I was actually surprised to see the results of Prop 2. I thought it may have been a closer race.
Proposition 2 was a California ballot proposition in that state’s general election on November 4, 2008. It passed with 63% of the votes in favor and 37% against. The ballot measure was officially known as the Standards for Confining Farm Animals initiative statute. The official title of the statute enacted by the proposition is the Prevention of Farm Animal Cruelty Act. The proposition adds a chapter to Division 20 of the California Health and Safety Code to prohibit the confinement of certain farm animals in a manner that does not allow them to turn around freely, lie down, stand up, and fully extend their limbs. The measure deals with three types of confinement: veal crates, battery cages, and sow gestation crates.
The statute will become operative on January 1, 2015. Farming operations have until that date to implement the new space requirements for their animals, and the measure will prevent animals in California from being confined in these ways in the future.

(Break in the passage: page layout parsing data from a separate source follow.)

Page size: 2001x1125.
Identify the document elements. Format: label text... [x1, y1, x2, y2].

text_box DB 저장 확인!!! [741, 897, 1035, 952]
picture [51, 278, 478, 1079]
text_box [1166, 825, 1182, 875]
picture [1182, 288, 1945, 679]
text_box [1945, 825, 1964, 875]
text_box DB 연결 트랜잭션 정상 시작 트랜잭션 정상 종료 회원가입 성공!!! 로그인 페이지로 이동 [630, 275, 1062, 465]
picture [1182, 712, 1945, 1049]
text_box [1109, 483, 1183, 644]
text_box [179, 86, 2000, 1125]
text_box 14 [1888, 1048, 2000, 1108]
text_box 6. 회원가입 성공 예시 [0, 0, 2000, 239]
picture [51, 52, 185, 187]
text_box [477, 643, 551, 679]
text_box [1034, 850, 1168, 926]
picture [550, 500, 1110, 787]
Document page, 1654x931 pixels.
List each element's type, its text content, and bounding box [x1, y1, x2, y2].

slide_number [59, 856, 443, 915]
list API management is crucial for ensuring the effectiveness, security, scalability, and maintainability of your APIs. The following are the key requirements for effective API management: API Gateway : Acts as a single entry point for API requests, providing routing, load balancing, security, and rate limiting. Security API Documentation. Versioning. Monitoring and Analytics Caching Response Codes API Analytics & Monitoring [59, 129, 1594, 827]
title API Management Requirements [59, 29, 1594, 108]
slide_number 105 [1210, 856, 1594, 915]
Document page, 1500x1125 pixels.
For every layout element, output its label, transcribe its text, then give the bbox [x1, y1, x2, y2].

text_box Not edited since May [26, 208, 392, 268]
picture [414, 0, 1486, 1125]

The LA Times stated The head of the Humane Society of the U.S., which sponsored the campaign, said farmers would adjust to meet an increasing demand for eggs from cage-free birds. “For them to say ‘we’re all going out of business because we have to let the birds stretch their wings’ is absurd,” said Wayne Pacelle, the group’s president.
In addition, California imports a third of the shelled eggs it consumes from out-of-state producers, which are not subject to the new regulations. A new study from the UC Davis Agricultural Issues Center said there would be no reason for a jump in the price of those eggs.
But Ryan Armstrong, an egg farmer in Valley Center, Calif., predicted he would have to leave the state rather than convert to cage-free housing. “We haven’t quite figured it out. We’ll probably in the next month or so let some employees go and slim down our operations,” Armstrong said Wednesday. “Our goal is probably not to stay in the egg business.”